- Born: Andrew Goodman 1946 (age 79–80) Cleveland, Ohio, U.S.
- Education: Yale University
- Occupation: Money manager

= Andrew Goodman (bridge) =

American bridge player

Andrew "Andy" Goodman (born 1946) is an American bridge player and retired money manager. Andy has won three North American Bridge championship and finished second in two World Championships. Andy was President of Rainbow Capital from 1985 to 2018.

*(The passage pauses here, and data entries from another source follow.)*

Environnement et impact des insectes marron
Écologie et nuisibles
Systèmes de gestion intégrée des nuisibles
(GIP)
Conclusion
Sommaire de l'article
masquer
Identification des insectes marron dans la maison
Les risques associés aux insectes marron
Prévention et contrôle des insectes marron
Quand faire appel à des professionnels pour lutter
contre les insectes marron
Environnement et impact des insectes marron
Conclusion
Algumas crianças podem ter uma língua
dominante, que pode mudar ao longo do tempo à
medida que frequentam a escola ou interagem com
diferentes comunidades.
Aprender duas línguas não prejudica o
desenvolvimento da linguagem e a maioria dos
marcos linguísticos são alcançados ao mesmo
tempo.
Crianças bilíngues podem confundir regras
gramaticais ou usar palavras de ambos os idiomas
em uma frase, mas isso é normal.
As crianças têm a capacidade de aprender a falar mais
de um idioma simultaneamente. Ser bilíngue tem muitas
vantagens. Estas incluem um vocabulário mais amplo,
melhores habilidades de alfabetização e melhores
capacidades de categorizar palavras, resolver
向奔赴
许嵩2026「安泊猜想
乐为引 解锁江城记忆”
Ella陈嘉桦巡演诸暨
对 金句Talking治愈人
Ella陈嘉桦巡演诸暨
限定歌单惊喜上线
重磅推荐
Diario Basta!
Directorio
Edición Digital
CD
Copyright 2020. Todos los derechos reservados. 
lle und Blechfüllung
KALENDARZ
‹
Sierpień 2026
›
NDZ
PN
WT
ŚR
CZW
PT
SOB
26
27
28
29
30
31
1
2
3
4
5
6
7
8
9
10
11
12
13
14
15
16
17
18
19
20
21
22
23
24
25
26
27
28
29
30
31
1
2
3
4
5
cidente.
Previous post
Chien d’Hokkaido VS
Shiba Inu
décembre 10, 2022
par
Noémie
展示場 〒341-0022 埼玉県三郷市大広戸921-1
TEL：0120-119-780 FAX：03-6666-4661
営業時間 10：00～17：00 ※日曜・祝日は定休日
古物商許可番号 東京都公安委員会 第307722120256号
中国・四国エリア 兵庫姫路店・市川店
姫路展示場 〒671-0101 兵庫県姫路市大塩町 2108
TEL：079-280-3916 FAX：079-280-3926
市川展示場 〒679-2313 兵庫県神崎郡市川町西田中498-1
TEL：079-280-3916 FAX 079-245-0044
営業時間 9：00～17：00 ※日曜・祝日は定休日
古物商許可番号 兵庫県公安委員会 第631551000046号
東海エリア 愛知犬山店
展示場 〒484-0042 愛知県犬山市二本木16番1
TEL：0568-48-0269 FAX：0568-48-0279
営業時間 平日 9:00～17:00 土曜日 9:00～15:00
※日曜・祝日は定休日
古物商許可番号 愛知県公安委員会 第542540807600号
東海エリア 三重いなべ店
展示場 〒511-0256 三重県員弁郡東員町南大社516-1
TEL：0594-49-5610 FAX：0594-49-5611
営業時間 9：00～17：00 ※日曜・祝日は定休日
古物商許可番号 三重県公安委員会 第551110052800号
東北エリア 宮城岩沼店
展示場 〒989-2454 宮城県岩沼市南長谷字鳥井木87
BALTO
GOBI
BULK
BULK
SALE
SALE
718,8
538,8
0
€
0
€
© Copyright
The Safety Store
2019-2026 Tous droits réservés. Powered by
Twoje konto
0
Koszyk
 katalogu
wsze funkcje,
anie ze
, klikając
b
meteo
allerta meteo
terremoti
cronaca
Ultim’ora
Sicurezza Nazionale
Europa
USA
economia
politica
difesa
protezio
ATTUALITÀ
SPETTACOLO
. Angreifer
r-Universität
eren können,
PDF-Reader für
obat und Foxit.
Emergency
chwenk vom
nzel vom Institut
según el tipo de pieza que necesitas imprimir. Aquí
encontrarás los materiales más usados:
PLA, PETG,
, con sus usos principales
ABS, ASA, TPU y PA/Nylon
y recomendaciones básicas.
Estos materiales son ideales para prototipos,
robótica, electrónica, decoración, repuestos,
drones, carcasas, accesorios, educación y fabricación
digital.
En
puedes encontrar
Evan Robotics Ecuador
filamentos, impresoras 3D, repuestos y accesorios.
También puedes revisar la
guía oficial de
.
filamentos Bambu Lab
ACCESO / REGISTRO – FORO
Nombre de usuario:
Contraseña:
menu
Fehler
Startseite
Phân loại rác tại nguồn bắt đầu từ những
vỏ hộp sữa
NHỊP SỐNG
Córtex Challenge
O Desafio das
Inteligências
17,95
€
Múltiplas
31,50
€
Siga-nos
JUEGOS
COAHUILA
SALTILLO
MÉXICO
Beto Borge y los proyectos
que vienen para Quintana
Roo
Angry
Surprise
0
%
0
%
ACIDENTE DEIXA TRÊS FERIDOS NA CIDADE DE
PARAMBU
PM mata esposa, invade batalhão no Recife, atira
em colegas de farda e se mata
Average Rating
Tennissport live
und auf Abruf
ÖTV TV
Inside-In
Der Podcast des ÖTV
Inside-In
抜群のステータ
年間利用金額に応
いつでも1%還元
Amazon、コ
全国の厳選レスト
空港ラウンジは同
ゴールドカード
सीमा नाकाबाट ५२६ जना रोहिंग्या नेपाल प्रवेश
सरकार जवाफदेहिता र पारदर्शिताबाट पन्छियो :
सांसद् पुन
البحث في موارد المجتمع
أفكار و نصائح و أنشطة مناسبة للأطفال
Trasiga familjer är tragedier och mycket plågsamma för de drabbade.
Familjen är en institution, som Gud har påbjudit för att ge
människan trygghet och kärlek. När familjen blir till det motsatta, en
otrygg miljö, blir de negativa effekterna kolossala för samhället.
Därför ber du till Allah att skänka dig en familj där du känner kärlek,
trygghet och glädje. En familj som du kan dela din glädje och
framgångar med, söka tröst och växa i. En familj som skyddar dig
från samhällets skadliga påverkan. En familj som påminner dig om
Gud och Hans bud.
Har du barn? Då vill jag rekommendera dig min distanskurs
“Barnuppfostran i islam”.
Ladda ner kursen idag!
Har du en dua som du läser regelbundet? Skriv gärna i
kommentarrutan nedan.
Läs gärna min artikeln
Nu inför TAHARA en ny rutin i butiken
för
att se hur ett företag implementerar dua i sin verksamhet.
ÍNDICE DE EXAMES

==Bridge accomplishments==

===Wins===
- North American Bridge Championships (3)
  - Mitchell Board-a-Match Teams (1) 1994
  - Jacoby Open Swiss Teams (1) 2024
  - Vanderbilt (1) 1992
- Other North American Bridge Championships (1)
  - Digital NABC Open KO (1) 2024

===Runners-up===
- North American Bridge Championships (1)
  - Leventritt Silver Ribbon Pairs (1) 2023
- World Championships (2)
  - The Rand Cup - Seniors Teams, 2022, Wroclaw, Poland
  - The d'Orsi Seniors Trophy - Seniors Teams, 2023, Marrakech, Morocco

== Personal life ==
Andy has been married to Teresa "Teri" since 1977.